Abby held his gaze, pain tugging in her heart at the sadness she saw in his eyes. “Ethan, I love you and I’m committed to working on this relationship; believe that.”

After a minute he smiled. “I do believe that,” he said, “and I am too.” Ethan squeezed her hand and drove back onto the road.

The day after her ponytail man confrontation, Abby saw Deputy Bascom when he arrived at the work site. She waved to the stocky cop as he wandered around the chaos. She guessed he was looking for her.

“Just the person I wanted to find
 
—Detective Hart, the homicide investigator from Long Beach up here on vacation who cracks human trafficking rings on her lunch hour,” he said with a smile when he saw her.

“Hello, Deputy Bascom.” She shook his outstretched hand. “Do you have more news?”

He ducked his head. “I sure do. We eventually peeled down to the real story and it had nothing to do with gas money. We found two more girls held against their will at a spread in Butte Falls, with a man waiting to buy one of the young ladies you freed.”

“Buy?” Abby’s eyes went wide, and she was amazed that something criminal could still surprise her.

“Yep. He’s in custody. Two more girls are free, and we also shut down an active meth lab. Thanks again for the intervention. By the way, how are you enjoying your working vacation?”

Abby chuckled. “Actually, I’m having the time of my life. This has been a great experience.”
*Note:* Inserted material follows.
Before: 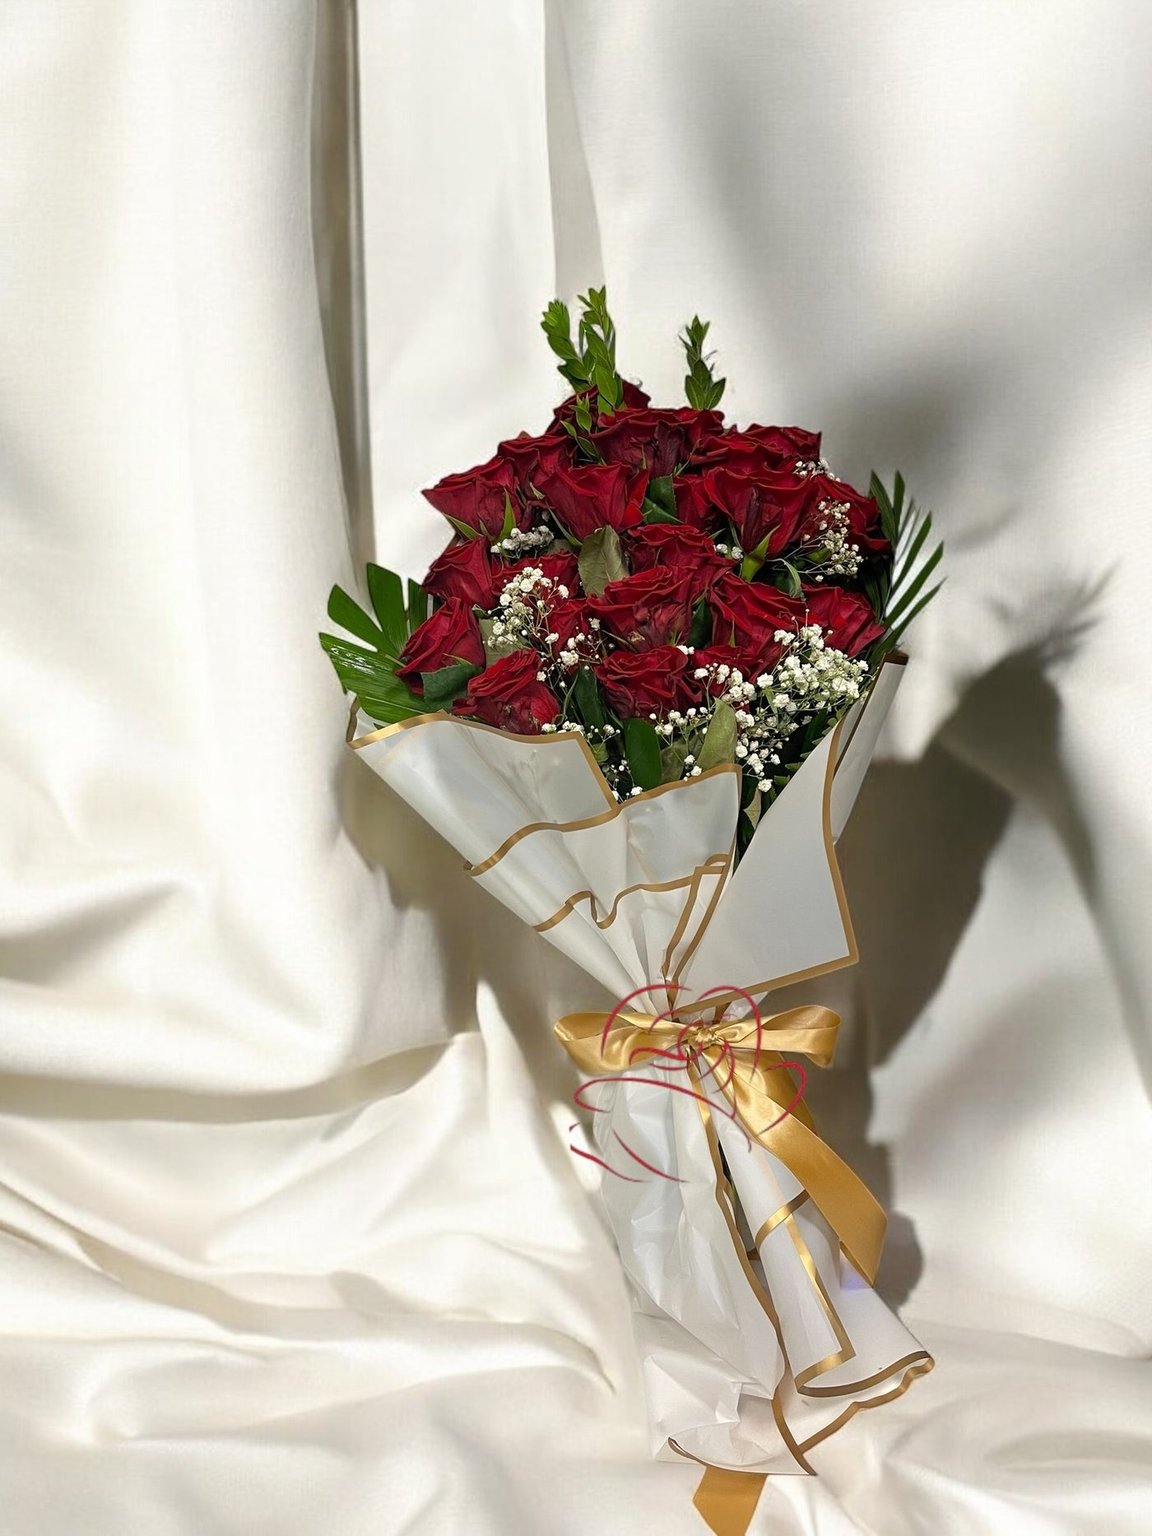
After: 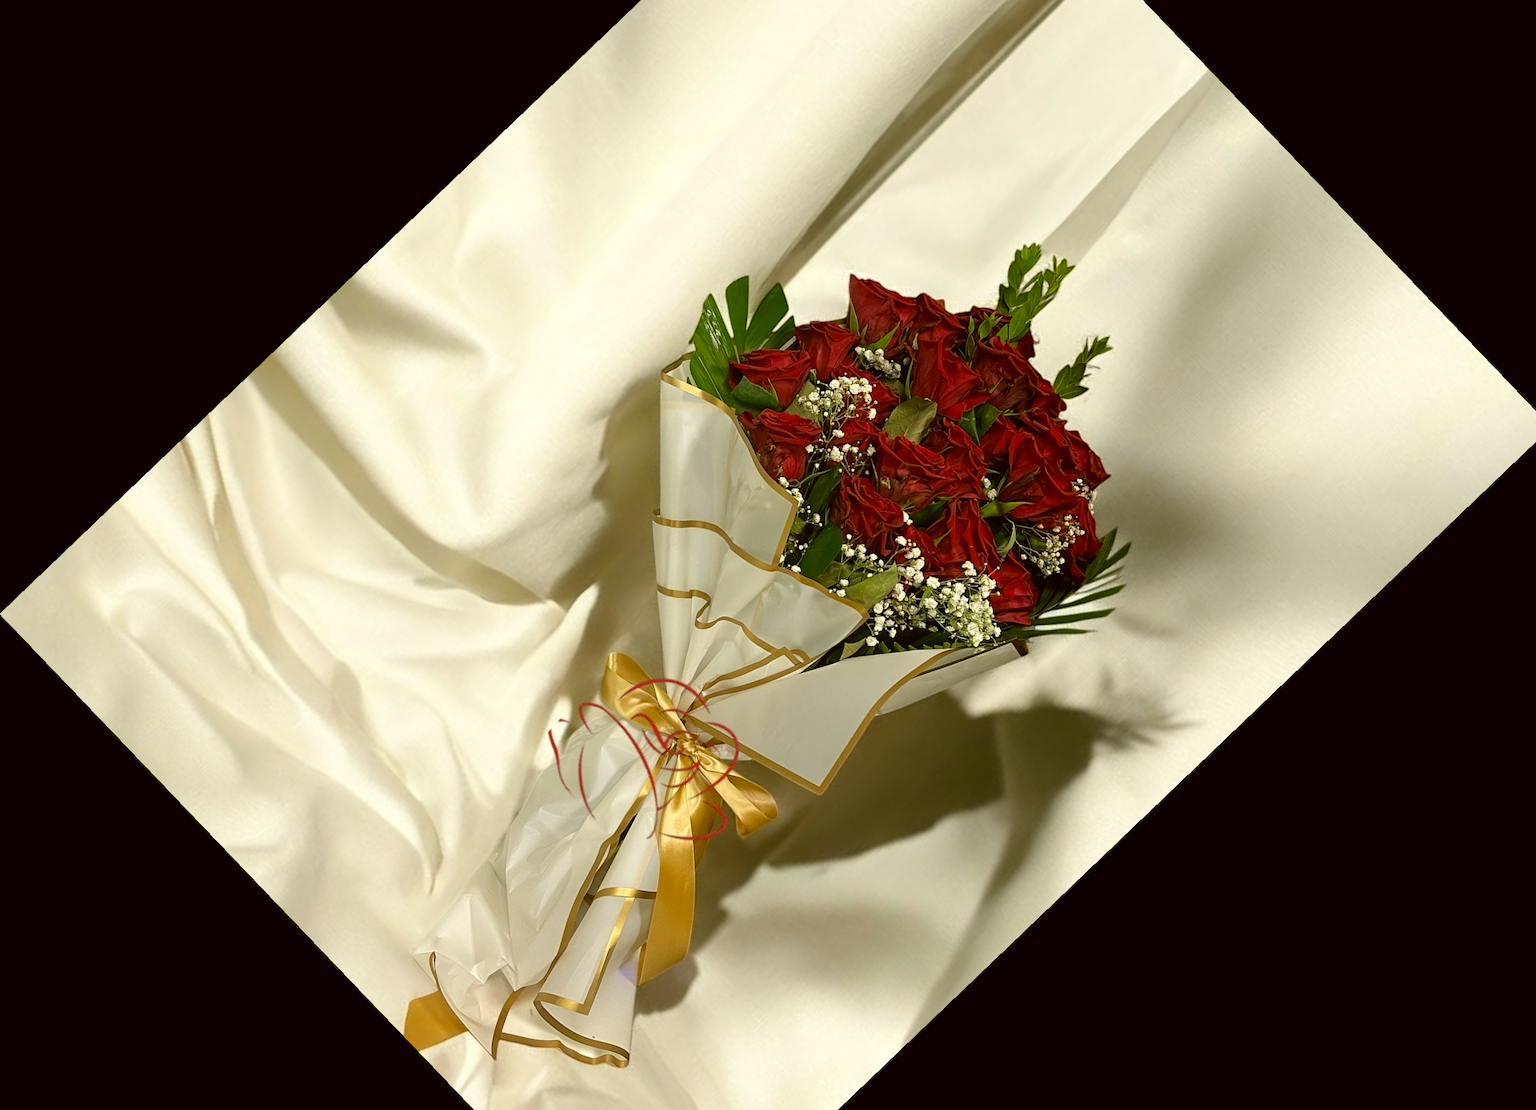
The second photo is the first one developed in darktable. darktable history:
color correction: highlights a* -1.43, highlights b* 10.12, shadows a* 0.395, shadows b* 19.35
crop and rotate: angle -46.26°, top 16.234%, right 0.912%, bottom 11.704%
Will nodded. “I’ve been involved with two church builds. It’s a great feeling to help those who really need it. Thanks again for helping some kids who really needed it as well. Great observation on your part.” He shook her hand one more time before saying good-bye.

She couldn’t help but notice Ethan watching Bascom as he climbed into his vehicle and drove away. Ethan had been avoiding her since their conversation last night. He’d asked when she planned on going back to Long Beach. She said she didn’t know and at that time she didn’t. But now she knew she was ready. She meant what she said when she told him she was committed to working on their relationship, but a thought nagged:
How can we truly be a couple when our hearts take us in different directions?
Abby did love Ethan, but she knew she’d never join him on the mission field. Could he live with that if they were married?

Could she?

“I’m glad we can help Pastor Cliff,” Abby said to Dede as
they drove from Butte Falls to Lake Creek at the end of the day. “What a nice family he has.”

“He’s a great guy. He and his family deserve some good times after all the hard they’ve endured.”

And it did me good to help,
Abby thought.
I’m okay. I’m back.

I can return to work. I need to return to work.